Educators and nutrition advocates have mostly applauded the Clinton initiative as an overdue response to heightened public concern over children’s health.

Reinventing Lunch

Many credit Ellen Haas, the assistant secretary for food and consumer services at the U.S.D.A., for the change. As the founder and former executive director of the advocacy group Public Voice for Food and Health Policy, Ms. Haas came to the department with a reform-minded agenda.

“The regulations are part of our reinvention of the school-meals program,’' Ms. Haas said in an interview last week.

A more health-conscious public has also encouraged the shift and may embolden Congressional leaders to make significant changes--including some that have been shot down in prior years--as they reauthorize the National School Lunch and Child Nutrition Act this summer.

The U.S.D.A. has the authority to change nutritional guidelines, but Congress can block or strengthen the rules in its legislation.

The House Education and Labor Committee has passed a reauthorization bill that substantially incorporates the new U.S.D.A. regulations.

The committee also approved an amendment that would allow all schools to purchase their commodities through letters of credit. Schools currently receive 14 cents worth of commodities directly from the U.S.D.A. for each meal served. The “commodity letter of credit,’' or CLOC, system--being tested in 60 sites--would give schools more flexibility in buying foods.

Legislative Maneuvers

But the House Agriculture Committee voted to strike the pilot program when it approved its reauthorization bill last month, arguing that the system would make bulk purchases of surplus food more difficult for the U.S.D.A.
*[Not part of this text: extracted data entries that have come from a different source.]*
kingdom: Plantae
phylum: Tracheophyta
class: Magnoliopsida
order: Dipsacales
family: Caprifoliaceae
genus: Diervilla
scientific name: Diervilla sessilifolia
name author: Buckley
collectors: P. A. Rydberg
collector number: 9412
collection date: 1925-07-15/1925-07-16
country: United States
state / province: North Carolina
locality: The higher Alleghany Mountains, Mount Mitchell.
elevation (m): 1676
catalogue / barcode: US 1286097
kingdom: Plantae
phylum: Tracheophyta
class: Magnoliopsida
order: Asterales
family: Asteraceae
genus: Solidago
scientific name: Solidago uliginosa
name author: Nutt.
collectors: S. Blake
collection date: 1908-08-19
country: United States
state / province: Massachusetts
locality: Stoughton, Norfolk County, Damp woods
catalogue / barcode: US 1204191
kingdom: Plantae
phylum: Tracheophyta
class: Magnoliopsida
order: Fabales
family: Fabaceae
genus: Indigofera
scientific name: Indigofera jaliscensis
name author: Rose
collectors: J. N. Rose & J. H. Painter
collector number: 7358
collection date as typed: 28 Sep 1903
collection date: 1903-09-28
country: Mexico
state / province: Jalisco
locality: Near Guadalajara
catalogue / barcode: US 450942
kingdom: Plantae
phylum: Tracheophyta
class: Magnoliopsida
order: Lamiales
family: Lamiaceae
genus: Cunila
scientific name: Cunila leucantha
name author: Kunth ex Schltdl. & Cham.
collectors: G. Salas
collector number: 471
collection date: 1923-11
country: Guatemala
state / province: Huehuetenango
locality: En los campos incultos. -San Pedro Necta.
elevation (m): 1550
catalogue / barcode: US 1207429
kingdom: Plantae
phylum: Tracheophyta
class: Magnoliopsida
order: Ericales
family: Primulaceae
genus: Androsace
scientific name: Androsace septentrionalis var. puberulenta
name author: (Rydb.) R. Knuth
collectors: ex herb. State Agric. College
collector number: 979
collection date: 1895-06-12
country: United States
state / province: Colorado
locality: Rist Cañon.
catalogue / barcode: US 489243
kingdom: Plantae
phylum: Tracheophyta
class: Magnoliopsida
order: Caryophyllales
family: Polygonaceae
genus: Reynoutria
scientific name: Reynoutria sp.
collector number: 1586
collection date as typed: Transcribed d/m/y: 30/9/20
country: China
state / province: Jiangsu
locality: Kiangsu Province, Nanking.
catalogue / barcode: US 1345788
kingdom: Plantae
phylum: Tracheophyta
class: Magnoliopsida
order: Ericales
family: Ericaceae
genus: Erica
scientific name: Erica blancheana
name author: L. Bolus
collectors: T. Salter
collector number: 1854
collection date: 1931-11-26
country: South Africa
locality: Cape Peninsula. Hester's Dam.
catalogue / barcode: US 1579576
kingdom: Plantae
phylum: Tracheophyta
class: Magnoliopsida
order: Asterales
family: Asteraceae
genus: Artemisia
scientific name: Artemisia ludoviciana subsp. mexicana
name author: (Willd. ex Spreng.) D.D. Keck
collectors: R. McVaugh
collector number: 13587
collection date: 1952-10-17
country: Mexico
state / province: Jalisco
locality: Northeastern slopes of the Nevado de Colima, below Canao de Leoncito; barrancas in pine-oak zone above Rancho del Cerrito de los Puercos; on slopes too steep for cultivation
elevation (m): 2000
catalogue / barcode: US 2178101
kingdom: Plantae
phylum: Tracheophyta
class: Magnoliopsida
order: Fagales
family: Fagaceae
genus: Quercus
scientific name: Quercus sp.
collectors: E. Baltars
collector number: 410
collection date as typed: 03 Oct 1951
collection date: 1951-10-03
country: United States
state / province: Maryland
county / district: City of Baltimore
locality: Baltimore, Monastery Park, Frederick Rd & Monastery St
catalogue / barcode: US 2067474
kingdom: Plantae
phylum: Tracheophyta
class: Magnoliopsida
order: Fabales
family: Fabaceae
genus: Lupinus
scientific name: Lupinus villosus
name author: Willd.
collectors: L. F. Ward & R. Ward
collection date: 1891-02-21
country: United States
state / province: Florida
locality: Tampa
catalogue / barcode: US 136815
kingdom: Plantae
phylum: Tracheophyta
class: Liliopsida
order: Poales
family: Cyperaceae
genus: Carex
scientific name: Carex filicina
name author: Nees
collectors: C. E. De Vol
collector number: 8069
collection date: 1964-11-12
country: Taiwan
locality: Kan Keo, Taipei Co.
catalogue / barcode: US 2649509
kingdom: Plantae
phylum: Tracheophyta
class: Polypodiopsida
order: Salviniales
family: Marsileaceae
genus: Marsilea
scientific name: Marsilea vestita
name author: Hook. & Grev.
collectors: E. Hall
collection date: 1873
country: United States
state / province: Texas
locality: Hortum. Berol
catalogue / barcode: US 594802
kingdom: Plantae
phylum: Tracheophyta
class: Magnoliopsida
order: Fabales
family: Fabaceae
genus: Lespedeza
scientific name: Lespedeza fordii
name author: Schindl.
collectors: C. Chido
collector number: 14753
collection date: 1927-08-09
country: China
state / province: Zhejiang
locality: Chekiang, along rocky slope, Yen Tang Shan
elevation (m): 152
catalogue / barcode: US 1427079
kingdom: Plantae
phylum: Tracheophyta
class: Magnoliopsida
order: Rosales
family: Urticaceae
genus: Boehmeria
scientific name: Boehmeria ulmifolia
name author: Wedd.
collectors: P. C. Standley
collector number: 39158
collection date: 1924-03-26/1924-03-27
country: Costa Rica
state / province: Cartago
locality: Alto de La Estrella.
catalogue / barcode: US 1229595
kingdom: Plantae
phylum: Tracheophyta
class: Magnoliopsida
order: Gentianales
The two House committees are trying to fashion a compromise before the measure goes to the House floor later this month. A similar debate is expected in the Senate.

Lawmakers are also debating an amendment the House Education and Labor Committee approved that would allow schools to stop serving whole milk if it accounts for less than 1 percent of sales. Current rules require milk as part of each meal, and require schools to offer whole milk. Previous efforts to loosen those requirements have been defeated by the dairy lobby.

Dairy-industry officials have said that the new regulations would cost dairy farmers $200 million.

But compared with previous years, the commodities lobby has been relatively quiet.

Some observers say that opponents may have been placated by Administration officials who have hinted at offering alternative outlets for surplus commodities.

While Ms. Haas denies that such promises were made, one dairy lobbyist said that the government may redirect the excess commodities it purchases to nonprofit organizations or send them overseas as part of foreign-aid packages.

Meanwhile, the agricultural industry is responding to consumer demand with more low-fat foods.

“You can either be on the bandwagon or be chasing it,’' one Senate aide commented.

Budgetary Limits

While new political dynamics may make a renewed nutritional focus for school-meals programs possible, current budgetary dynamics may make it impossible to implement wholesale changes.

This year’s Agriculture Department budget earmarks $18 million for technical assistance in support of the new rules, a sum many education advocates argue is grossly insufficient.

“Many schools don’t have dietitians who sit down and do meal plans,’' said Diane Shust, a lobbyist for the National Education Association. “You are setting schools up to fail, and then what is going to happen to the children?’'

Others complain that the Administration has focused on only one of the meals programs’ problems--fat--while ignoring such problems as high levels of salt and cholesterol.

Some advocates also say increasing the program’s reach is most important.

The lunch and breakfast programs have been steadily losing participants, and 300 schools have dropped out of the programs in the last four years, according to a recent General Accounting Office report. Every day, the report said, the programs fail to reach millions of poor children who are eligible.